• **To-do item**
Copy the text of the lines below word for word, leaving out the pictures.
-------------------------
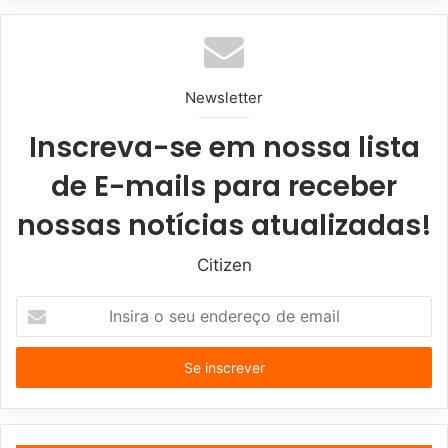
Newsletter
Inscreva-se em nossa lista
de E-mails para receber
nossas notícias atualizadas!
Citizen
I
n
s
i
r
a
o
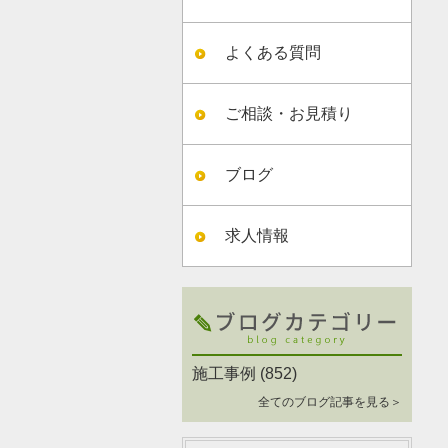
よくある質問
ご相談・お見積り
ブログ
求人情報
施工事例
(852)
全てのブログ記事を見る＞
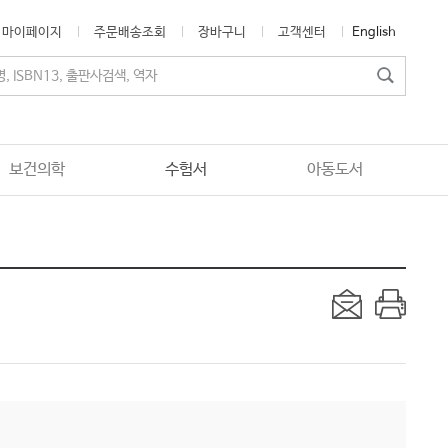
마이페이지
주문배송조회
장바구니
고객센터
English
보건의학
수험서
아동도서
-------------------------
• **Task result**
Newsletter
Inscreva-se em nossa lista
de E-mails para receber
nossas notícias atualizadas!
Citizen
I
n
s
i
r
a
o
よくある質問
ご相談・お見積り
ブログ
求人情報
施工事例
(852)
全てのブログ記事を見る＞
마이페이지
주문배송조회
장바구니
고객센터
English
보건의학
수험서
아동도서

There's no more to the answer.